WFNS
- Blackshear, Georgia; United States;
- Broadcast area: Waycross, Georgia
- Frequency: 1350 kHz

Programming
- Format: Sports

Ownership
- Owner: William J. Dorminy; (Southern Media Interactive LLC);

History
- First air date: 1961
- Former call signs: WIEZ (6/1983-12/1983) WGIA (1983–2000) WXRB (2000–2001)

Technical information
- Licensing authority: FCC
- Facility ID: 11076
- Class: D
- Power: 2,500 watts day 117 watts night
- Transmitter coordinates: 31°18′44.00″N 82°14′0.00″W﻿ / ﻿31.3122222°N 82.2333333°W
- Translator: 98.5 W253CI (Blackshear)

Links
- Public license information: Public file; LMS;

= WFNS (AM) =

Radio station in Blackshear, Georgia

WFNS (1350 kHz) is an AM radio station licensed to Blackshear, Georgia, United States.
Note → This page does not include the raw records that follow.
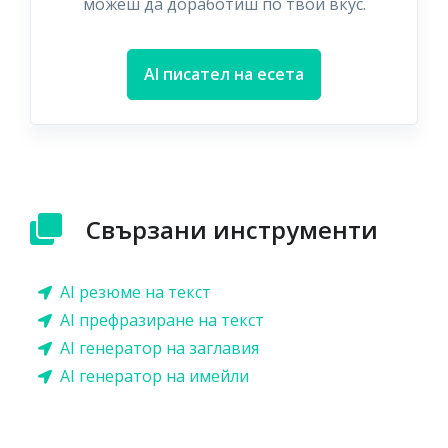
можеш да доработиш по твой вкус.
AI писател на есета
Свързани инструменти
AI резюме на текст
AI префразиране на текст
AI генератор на заглавия
AI генератор на имейли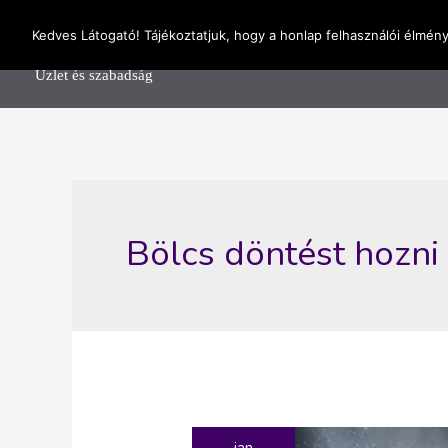
Skip
OnlineSeedsMan
Kedves Látogató! Tájékoztatjuk, hogy a honlap felhasználói élmén
to
Főolda
content
Üzlet és szabadság
Bölcs döntést hozni
jan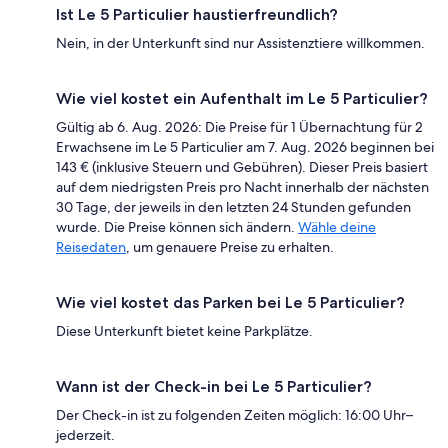
Ist Le 5 Particulier haustierfreundlich?
Nein, in der Unterkunft sind nur Assistenztiere willkommen.
Wie viel kostet ein Aufenthalt im Le 5 Particulier?
Gültig ab 6. Aug. 2026: Die Preise für 1 Übernachtung für 2
Erwachsene im Le 5 Particulier am 7. Aug. 2026 beginnen bei
143 € (inklusive Steuern und Gebühren). Dieser Preis basiert
auf dem niedrigsten Preis pro Nacht innerhalb der nächsten
30 Tage, der jeweils in den letzten 24 Stunden gefunden
wurde. Die Preise können sich ändern.
Wähle deine
Reisedaten
, um genauere Preise zu erhalten.
Wie viel kostet das Parken bei Le 5 Particulier?
Diese Unterkunft bietet keine Parkplätze.
Wann ist der Check-in bei Le 5 Particulier?
Der Check-in ist zu folgenden Zeiten möglich: 16:00 Uhr–
jederzeit.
The station is currently owned by William Dorminy, through licensee Southern Media Interactive LLC.

==History==
The station went on the air as WIEZ on 1983-06-27. On 1983-12-25, the station changed its call sign to WGIA, on 2000-05-04 to WXRB, and on 2001-07-24 to the current WFNS,

On September 4, 2022, it was announced that Shanks Broadcasting will acquire WFNS and will begin carrying the company's "Sports Superstations" network.